▸ PROBLEM DETAILS:
In the records below, repeat exactly the lines between the line holding "builderForValue)" and the line holding "for orders of 1,000+", inclusive, and drop the pictures.

Saved data entries:
■ ■ ■

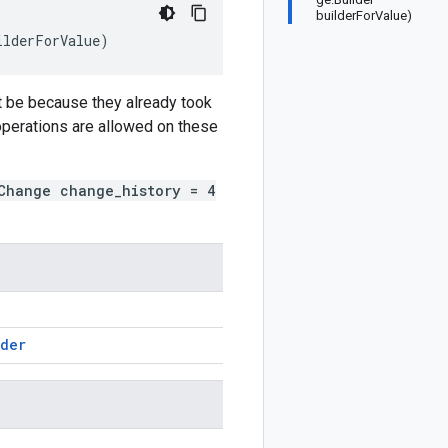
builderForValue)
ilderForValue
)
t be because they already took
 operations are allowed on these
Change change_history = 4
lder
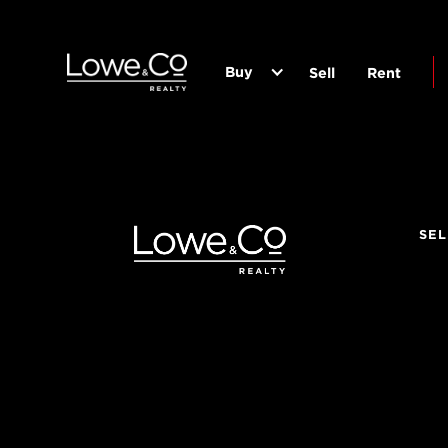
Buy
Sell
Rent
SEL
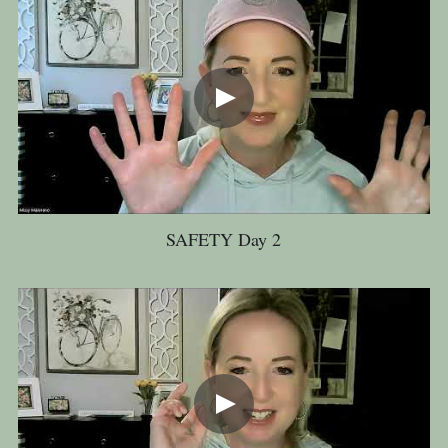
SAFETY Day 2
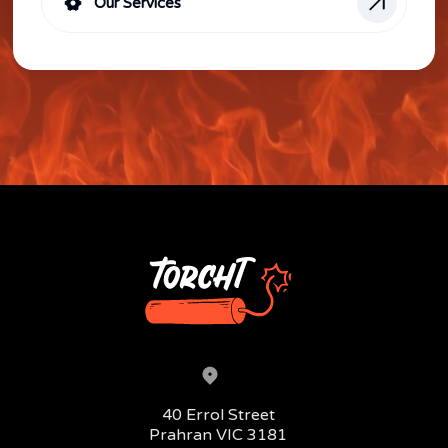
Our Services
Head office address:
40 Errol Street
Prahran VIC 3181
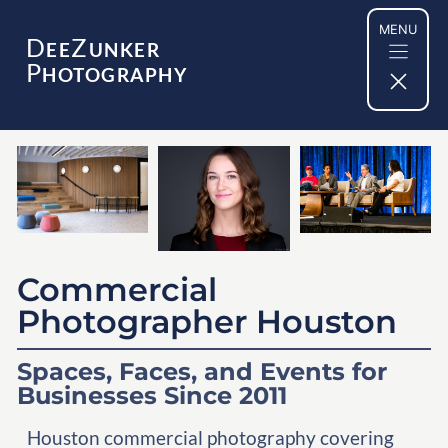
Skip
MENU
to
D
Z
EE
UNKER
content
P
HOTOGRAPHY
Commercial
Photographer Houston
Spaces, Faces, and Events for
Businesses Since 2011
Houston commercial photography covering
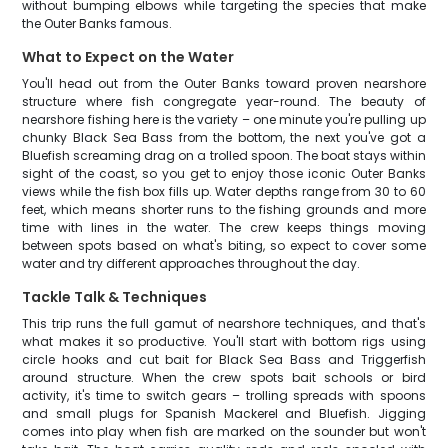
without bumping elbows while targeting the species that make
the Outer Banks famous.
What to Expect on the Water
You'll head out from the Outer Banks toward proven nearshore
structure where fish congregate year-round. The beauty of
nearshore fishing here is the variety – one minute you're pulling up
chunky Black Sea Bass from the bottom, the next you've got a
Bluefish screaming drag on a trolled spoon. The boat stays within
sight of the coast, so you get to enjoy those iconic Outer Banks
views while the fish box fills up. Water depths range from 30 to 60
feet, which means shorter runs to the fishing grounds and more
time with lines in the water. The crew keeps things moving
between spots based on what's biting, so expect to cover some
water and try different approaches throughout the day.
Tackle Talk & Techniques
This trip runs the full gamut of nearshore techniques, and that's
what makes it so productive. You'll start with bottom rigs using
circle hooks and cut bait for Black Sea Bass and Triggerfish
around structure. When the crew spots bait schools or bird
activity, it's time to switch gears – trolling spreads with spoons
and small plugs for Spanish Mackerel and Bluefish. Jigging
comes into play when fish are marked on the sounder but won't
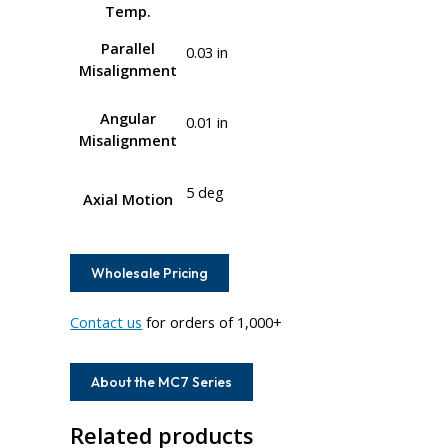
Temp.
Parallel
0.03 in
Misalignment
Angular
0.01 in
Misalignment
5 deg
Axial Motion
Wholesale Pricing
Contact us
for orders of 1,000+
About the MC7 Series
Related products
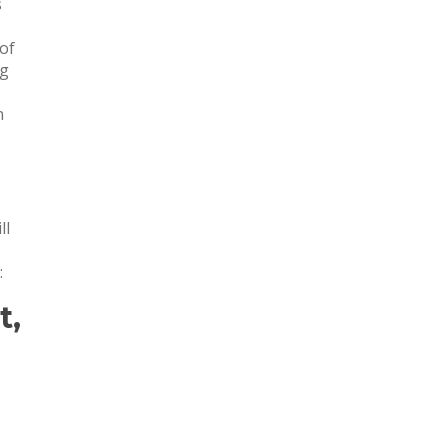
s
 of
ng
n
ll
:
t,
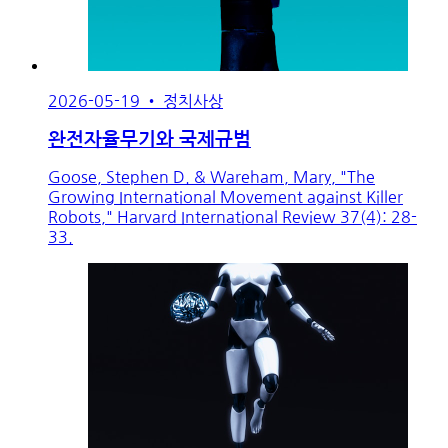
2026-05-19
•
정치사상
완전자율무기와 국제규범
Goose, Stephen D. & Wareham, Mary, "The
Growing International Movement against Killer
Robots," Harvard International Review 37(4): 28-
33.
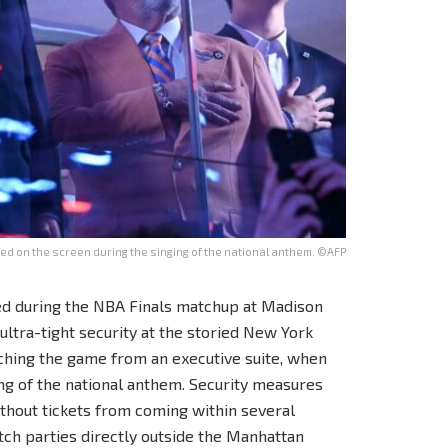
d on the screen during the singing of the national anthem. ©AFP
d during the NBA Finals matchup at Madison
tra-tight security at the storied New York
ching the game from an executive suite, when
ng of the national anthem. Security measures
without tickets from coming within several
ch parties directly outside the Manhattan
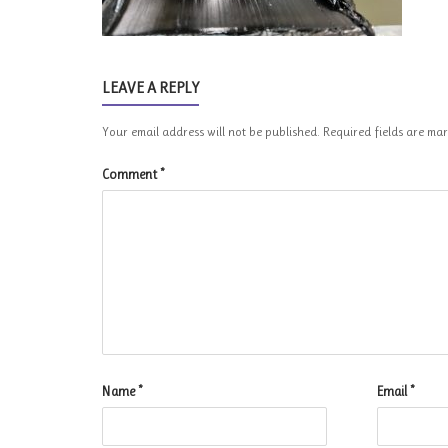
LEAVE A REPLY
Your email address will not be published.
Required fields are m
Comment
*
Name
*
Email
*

■ ■ ■

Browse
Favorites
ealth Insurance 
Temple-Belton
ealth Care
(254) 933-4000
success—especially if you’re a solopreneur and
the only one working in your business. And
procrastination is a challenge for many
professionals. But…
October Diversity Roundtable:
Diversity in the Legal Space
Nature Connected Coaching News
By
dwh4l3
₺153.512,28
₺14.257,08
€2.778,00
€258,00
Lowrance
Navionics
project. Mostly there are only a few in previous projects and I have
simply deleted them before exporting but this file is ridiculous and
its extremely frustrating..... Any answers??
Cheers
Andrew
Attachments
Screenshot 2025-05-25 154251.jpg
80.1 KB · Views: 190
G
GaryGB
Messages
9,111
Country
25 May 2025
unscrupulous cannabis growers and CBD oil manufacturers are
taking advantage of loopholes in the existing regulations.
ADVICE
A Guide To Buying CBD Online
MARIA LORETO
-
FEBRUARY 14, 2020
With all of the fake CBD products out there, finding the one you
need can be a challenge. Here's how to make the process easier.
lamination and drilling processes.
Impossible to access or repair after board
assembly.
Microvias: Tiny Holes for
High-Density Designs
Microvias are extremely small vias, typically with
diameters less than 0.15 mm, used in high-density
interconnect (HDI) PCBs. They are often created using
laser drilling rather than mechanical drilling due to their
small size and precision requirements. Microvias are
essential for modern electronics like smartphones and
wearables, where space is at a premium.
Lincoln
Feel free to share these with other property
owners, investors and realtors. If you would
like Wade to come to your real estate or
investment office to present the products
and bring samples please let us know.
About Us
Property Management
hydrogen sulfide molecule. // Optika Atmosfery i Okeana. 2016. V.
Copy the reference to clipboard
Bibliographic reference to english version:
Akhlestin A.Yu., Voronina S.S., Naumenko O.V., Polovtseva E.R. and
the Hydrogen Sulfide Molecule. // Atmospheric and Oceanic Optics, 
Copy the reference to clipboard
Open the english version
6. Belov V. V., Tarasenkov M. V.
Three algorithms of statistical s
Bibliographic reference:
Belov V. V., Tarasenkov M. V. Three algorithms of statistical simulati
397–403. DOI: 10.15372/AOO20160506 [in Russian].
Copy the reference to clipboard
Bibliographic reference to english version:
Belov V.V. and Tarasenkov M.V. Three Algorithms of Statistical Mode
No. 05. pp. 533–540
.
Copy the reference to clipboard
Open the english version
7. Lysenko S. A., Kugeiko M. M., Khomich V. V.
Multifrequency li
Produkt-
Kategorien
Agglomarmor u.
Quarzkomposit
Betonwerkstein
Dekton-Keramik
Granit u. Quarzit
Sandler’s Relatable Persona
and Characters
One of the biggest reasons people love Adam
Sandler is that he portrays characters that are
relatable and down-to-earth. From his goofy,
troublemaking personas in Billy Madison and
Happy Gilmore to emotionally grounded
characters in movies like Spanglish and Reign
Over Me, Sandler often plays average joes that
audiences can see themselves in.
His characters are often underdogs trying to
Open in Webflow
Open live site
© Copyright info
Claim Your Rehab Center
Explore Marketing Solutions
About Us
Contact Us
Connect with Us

■ ■ ■

▸ ANSWER FOR THE TASK:
builderForValue)
ilderForValue
)
t be because they already took
 operations are allowed on these
Change change_history = 4
lder
Buy
Sell
Rent
SEL
SAFETY Day 2
Our Services
Head office address:
40 Errol Street
Prahran VIC 3181
Skip
MENU
to
D
Z
EE
UNKER
content
P
HOTOGRAPHY
Commercial
Photographer Houston
Spaces, Faces, and Events for
Businesses Since 2011
Houston commercial photography covering
without bumping elbows while targeting the species that make
the Outer Banks famous.
What to Expect on the Water
You'll head out from the Outer Banks toward proven nearshore
structure where fish congregate year-round. The beauty of
nearshore fishing here is the variety – one minute you're pulling up
chunky Black Sea Bass from the bottom, the next you've got a
Bluefish screaming drag on a trolled spoon. The boat stays within
sight of the coast, so you get to enjoy those iconic Outer Banks
views while the fish box fills up. Water depths range from 30 to 60
feet, which means shorter runs to the fishing grounds and more
time with lines in the water. The crew keeps things moving
between spots based on what's biting, so expect to cover some
water and try different approaches throughout the day.
Tackle Talk & Techniques
This trip runs the full gamut of nearshore techniques, and that's
what makes it so productive. You'll start with bottom rigs using
circle hooks and cut bait for Black Sea Bass and Triggerfish
around structure. When the crew spots bait schools or bird
activity, it's time to switch gears – trolling spreads with spoons
and small plugs for Spanish Mackerel and Bluefish. Jigging
comes into play when fish are marked on the sounder but won't
Temp.
Parallel
0.03 in
Misalignment
Angular
0.01 in
Misalignment
5 deg
Axial Motion
Wholesale Pricing
Contact us
for orders of 1,000+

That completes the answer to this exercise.